Examine the material below. Gather every line in which the string "policy" appears.

*** Opening of Working data ***

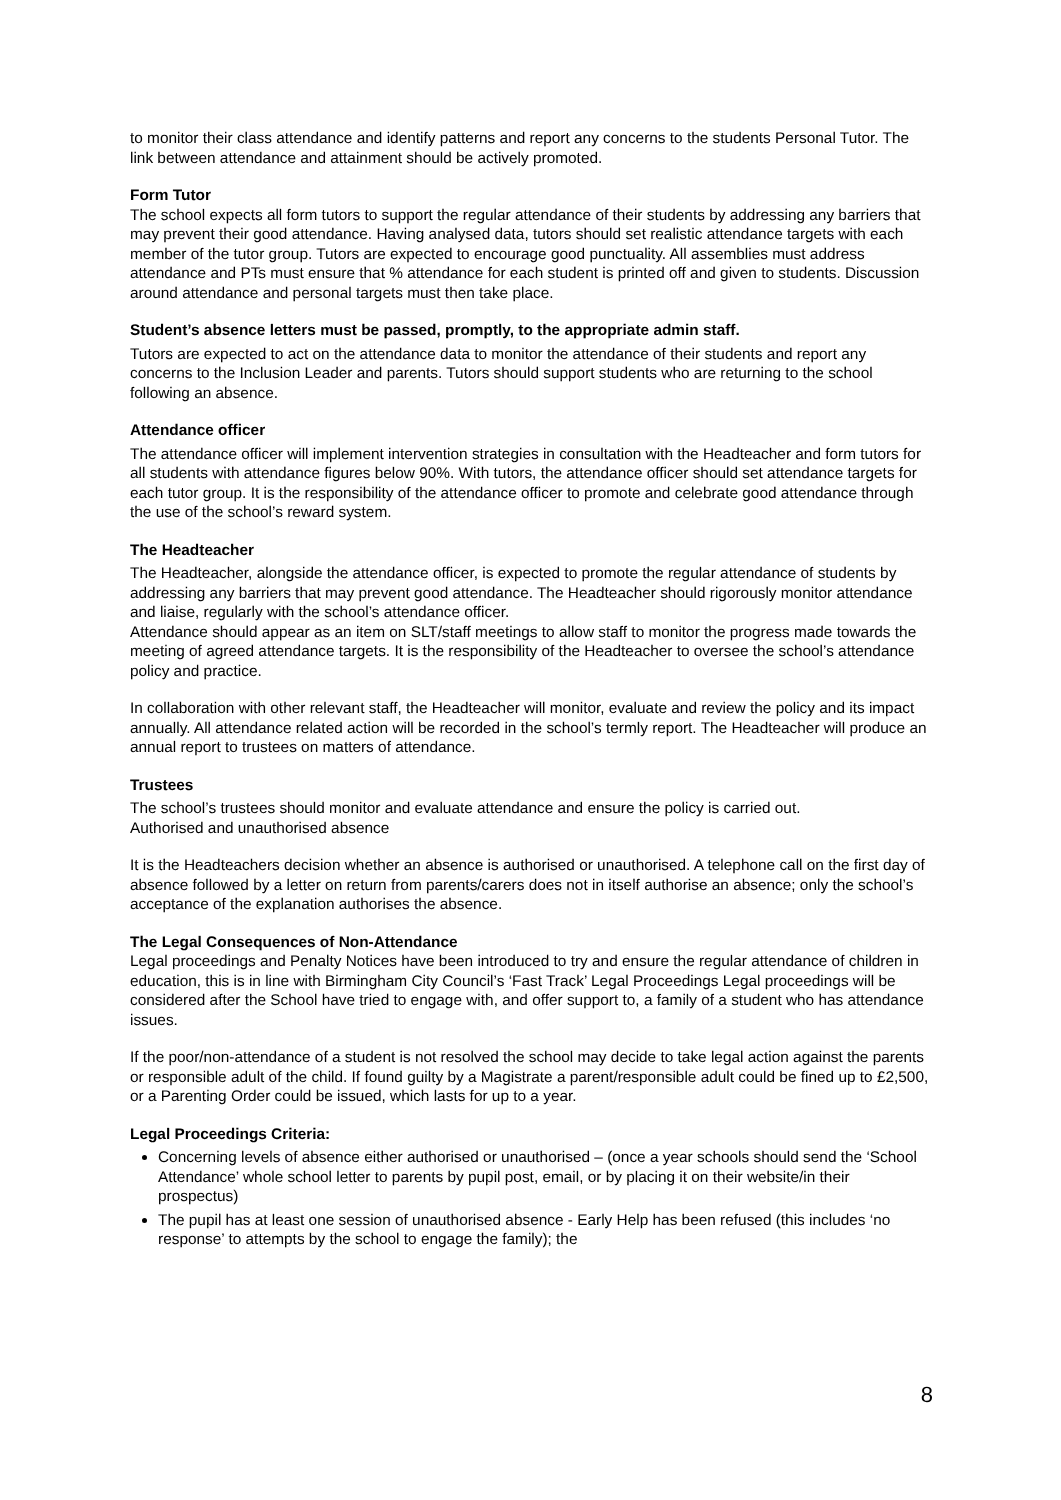to monitor their class attendance and identify patterns and report any concerns to the students Personal Tutor. The link between attendance and attainment should be actively promoted.
Form Tutor
The school expects all form tutors to support the regular attendance of their students by addressing any barriers that may prevent their good attendance. Having analysed data, tutors should set realistic attendance targets with each member of the tutor group. Tutors are expected to encourage good punctuality. All assemblies must address attendance and PTs must ensure that % attendance for each student is printed off and given to students. Discussion around attendance and personal targets must then take place.
Student’s absence letters must be passed, promptly, to the appropriate admin staff.
Tutors are expected to act on the attendance data to monitor the attendance of their students and report any concerns to the Inclusion Leader and parents. Tutors should support students who are returning to the school following an absence.
Attendance officer
The attendance officer will implement intervention strategies in consultation with the Headteacher and form tutors for all students with attendance figures below 90%. With tutors, the attendance officer should set attendance targets for each tutor group. It is the responsibility of the attendance officer to promote and celebrate good attendance through the use of the school’s reward system.
The Headteacher
The Headteacher, alongside the attendance officer, is expected to promote the regular attendance of students by addressing any barriers that may prevent good attendance. The Headteacher should rigorously monitor attendance and liaise, regularly with the school’s attendance officer.
Attendance should appear as an item on SLT/staff meetings to allow staff to monitor the progress made towards the meeting of agreed attendance targets. It is the responsibility of the Headteacher to oversee the school’s attendance policy and practice.
In collaboration with other relevant staff, the Headteacher will monitor, evaluate and review the policy and its impact annually. All attendance related action will be recorded in the school’s termly report. The Headteacher will produce an annual report to trustees on matters of attendance.
Trustees
The school’s trustees should monitor and evaluate attendance and ensure the policy is carried out.
Authorised and unauthorised absence
It is the Headteachers decision whether an absence is authorised or unauthorised. A telephone call on the first day of absence followed by a letter on return from parents/carers does not in itself authorise an absence; only the school’s acceptance of the explanation authorises the absence.
The Legal Consequences of Non-Attendance
Legal proceedings and Penalty Notices have been introduced to try and ensure the regular attendance of children in education, this is in line with Birmingham City Council’s ‘Fast Track’ Legal Proceedings Legal proceedings will be considered after the School have tried to engage with, and offer support to, a family of a student who has attendance issues.
If the poor/non-attendance of a student is not resolved the school may decide to take legal action against the parents or responsible adult of the child. If found guilty by a Magistrate a parent/responsible adult could be fined up to £2,500, or a Parenting Order could be issued, which lasts for up to a year.
Legal Proceedings Criteria:
Concerning levels of absence either authorised or unauthorised – (once a year schools should send the ‘School Attendance’ whole school letter to parents by pupil post, email, or by placing it on their website/in their prospectus)
The pupil has at least one session of unauthorised absence - Early Help has been refused (this includes ‘no response’ to attempts by the school to engage the family); the
8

*** Close of Working data ***

Response below
Attendance should appear as an item on SLT/staff meetings to allow staff to monitor the progress made towards the meeting of agreed attendance targets. It is the responsibility of the Headteacher to oversee the school’s attendance policy and practice.
In collaboration with other relevant staff, the Headteacher will monitor, evaluate and review the policy and its impact annually. All attendance related action will be recorded in the school’s termly report. The Headteacher will produce an annual report to trustees on matters of attendance.
The school’s trustees should monitor and evaluate attendance and ensure the policy is carried out.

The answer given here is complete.